When I went to interview Jack Evans, I discovered this map which hangs in his office. It's a 2003 map, apparently produced by WMATA, showing the Silver Line and a potential separated Blue Line alignment. Blue Line maps, such as this one in the Post, never showed a lot of detail about station locations; this one does.

Click to enlage.

Of course, just because WMATA produced it doesn't mean they'll definitely put stations in these places (if the line were ever even built), but it's an interesting window into their thinking at the time. Despite what some have hypothesized, this line does go down H Street (the logical place). I still prefer merging the new back into the current one at River Terrace over a connection at Stadium-Armory. The former enables routing trains in from the east onto either line. On the other hand, since the segment around Stadium-Armory is actually north-south, this arrangement could allow eastbound trains on the Blue Line to immediately continue westbound on the Orange and vice versa.

-*-*-

◆ Action item
Reproduce the passage from the Blue Line map post word for word, everything from "When I went" down to "this one does.".

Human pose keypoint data
-*-*-

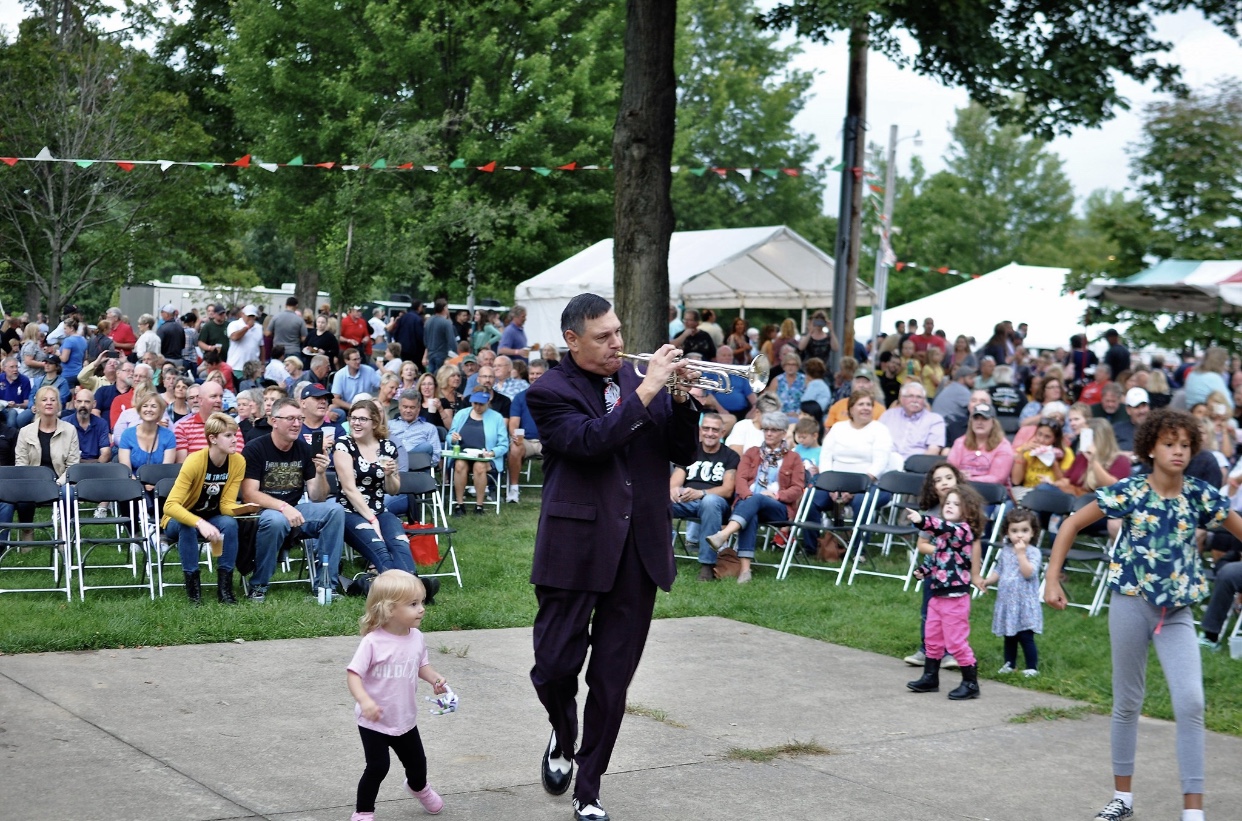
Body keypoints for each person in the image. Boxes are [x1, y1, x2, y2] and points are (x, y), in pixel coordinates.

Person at [525, 293, 701, 821]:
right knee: (554, 666)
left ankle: (590, 785)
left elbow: (682, 452)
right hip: (575, 545)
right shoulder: (548, 391)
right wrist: (649, 390)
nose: (617, 344)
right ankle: (563, 732)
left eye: (619, 332)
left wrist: (683, 401)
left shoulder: (641, 379)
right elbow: (591, 441)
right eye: (603, 337)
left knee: (611, 679)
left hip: (639, 547)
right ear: (572, 340)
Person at [1045, 409, 1242, 821]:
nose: (1178, 451)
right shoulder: (1131, 490)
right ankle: (1123, 799)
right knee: (1127, 701)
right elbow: (1071, 524)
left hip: (1177, 613)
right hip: (1131, 604)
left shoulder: (1200, 495)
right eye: (1169, 444)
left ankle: (1193, 812)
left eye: (1185, 444)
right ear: (1150, 448)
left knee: (1191, 703)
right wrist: (1052, 578)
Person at [346, 570, 448, 821]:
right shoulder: (373, 642)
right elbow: (353, 675)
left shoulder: (417, 638)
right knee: (377, 767)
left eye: (422, 602)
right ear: (389, 609)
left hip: (405, 718)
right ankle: (363, 812)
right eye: (413, 604)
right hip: (374, 721)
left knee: (418, 765)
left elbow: (421, 666)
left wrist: (435, 679)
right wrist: (365, 701)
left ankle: (419, 788)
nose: (422, 609)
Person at [240, 396, 346, 602]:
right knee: (276, 519)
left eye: (300, 418)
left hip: (295, 510)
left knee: (335, 511)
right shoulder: (255, 448)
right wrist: (283, 507)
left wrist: (321, 473)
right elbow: (249, 494)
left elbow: (317, 496)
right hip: (263, 513)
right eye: (290, 418)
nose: (297, 424)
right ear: (274, 421)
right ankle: (259, 585)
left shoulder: (303, 449)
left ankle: (326, 585)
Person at [904, 484, 986, 699]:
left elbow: (942, 527)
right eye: (948, 502)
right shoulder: (942, 536)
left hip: (955, 598)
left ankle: (970, 683)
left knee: (956, 642)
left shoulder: (963, 531)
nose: (949, 506)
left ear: (968, 511)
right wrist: (923, 571)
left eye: (956, 504)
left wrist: (921, 520)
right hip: (937, 595)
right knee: (932, 638)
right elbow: (936, 558)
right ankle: (930, 677)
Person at [705, 411, 806, 584]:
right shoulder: (752, 453)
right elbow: (740, 480)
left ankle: (724, 534)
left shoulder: (793, 458)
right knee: (752, 510)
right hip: (748, 503)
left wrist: (777, 495)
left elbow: (797, 488)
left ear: (783, 433)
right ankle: (745, 571)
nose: (769, 433)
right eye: (766, 429)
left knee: (756, 500)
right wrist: (750, 496)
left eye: (774, 430)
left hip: (778, 507)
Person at [161, 413, 250, 604]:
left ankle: (225, 589)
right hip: (179, 519)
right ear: (213, 439)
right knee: (187, 526)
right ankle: (194, 591)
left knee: (230, 524)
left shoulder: (238, 461)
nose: (235, 440)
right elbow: (170, 506)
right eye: (228, 435)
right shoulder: (194, 461)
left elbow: (225, 505)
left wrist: (244, 509)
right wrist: (199, 523)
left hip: (212, 516)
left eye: (235, 435)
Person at [334, 399, 417, 575]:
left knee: (400, 544)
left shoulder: (387, 447)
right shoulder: (344, 445)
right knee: (380, 550)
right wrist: (372, 520)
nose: (356, 423)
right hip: (350, 512)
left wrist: (389, 475)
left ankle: (411, 581)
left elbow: (393, 490)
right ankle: (399, 585)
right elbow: (349, 489)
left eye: (362, 419)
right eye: (353, 418)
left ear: (374, 423)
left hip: (379, 510)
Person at [670, 413, 739, 581]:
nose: (710, 433)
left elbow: (728, 489)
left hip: (717, 504)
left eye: (715, 430)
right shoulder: (690, 451)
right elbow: (674, 482)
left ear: (722, 433)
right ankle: (656, 555)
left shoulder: (730, 456)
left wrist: (701, 493)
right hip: (687, 501)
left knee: (709, 501)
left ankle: (707, 565)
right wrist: (674, 490)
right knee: (657, 501)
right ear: (700, 430)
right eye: (706, 428)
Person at [979, 508, 1042, 676]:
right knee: (1009, 635)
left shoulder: (1033, 552)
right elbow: (999, 569)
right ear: (1007, 532)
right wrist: (989, 580)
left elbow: (1029, 573)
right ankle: (1009, 664)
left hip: (1024, 604)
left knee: (1025, 636)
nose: (1019, 535)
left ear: (1033, 532)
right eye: (1014, 531)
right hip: (1007, 602)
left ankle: (1032, 667)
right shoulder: (1006, 550)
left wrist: (1021, 555)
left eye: (1024, 530)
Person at [446, 390, 508, 516]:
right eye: (475, 403)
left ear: (488, 402)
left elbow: (504, 444)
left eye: (481, 404)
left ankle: (479, 506)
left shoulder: (496, 417)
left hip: (486, 457)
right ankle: (459, 504)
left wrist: (492, 453)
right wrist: (453, 439)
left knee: (479, 466)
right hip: (463, 454)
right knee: (459, 465)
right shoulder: (461, 414)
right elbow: (449, 436)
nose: (478, 407)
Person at [504, 360, 546, 503]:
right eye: (532, 373)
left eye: (539, 373)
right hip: (526, 441)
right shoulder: (520, 397)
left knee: (559, 448)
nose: (535, 376)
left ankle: (552, 489)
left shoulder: (554, 395)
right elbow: (513, 422)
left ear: (546, 374)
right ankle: (514, 489)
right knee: (515, 448)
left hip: (546, 440)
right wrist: (515, 435)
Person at [946, 403, 1014, 486]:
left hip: (991, 491)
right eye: (976, 418)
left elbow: (997, 479)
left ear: (993, 423)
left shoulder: (1003, 446)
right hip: (962, 489)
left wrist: (967, 479)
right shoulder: (960, 442)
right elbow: (949, 470)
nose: (979, 422)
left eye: (984, 419)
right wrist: (957, 475)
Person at [1011, 417, 1074, 500]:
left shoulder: (1066, 452)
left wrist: (1053, 462)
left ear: (1055, 439)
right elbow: (1016, 481)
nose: (1041, 440)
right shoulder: (1027, 449)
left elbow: (1064, 483)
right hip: (1027, 491)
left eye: (1047, 437)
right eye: (1039, 434)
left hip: (1052, 493)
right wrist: (1021, 453)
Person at [67, 388, 111, 463]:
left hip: (97, 467)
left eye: (87, 402)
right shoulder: (66, 423)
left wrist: (95, 466)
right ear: (75, 403)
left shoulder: (101, 424)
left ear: (94, 404)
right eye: (79, 401)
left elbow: (106, 453)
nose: (83, 405)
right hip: (72, 466)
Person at [423, 298, 455, 373]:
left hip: (430, 354)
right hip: (442, 355)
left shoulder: (428, 321)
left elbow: (425, 341)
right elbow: (452, 341)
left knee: (431, 376)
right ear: (444, 308)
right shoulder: (446, 322)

-*-*-

◆ Response below
When I went to interview Jack Evans, I discovered this map which hangs in his office. It's a 2003 map, apparently produced by WMATA, showing the Silver Line and a potential separated Blue Line alignment. Blue Line maps, such as this one in the Post, never showed a lot of detail about station locations; this one does.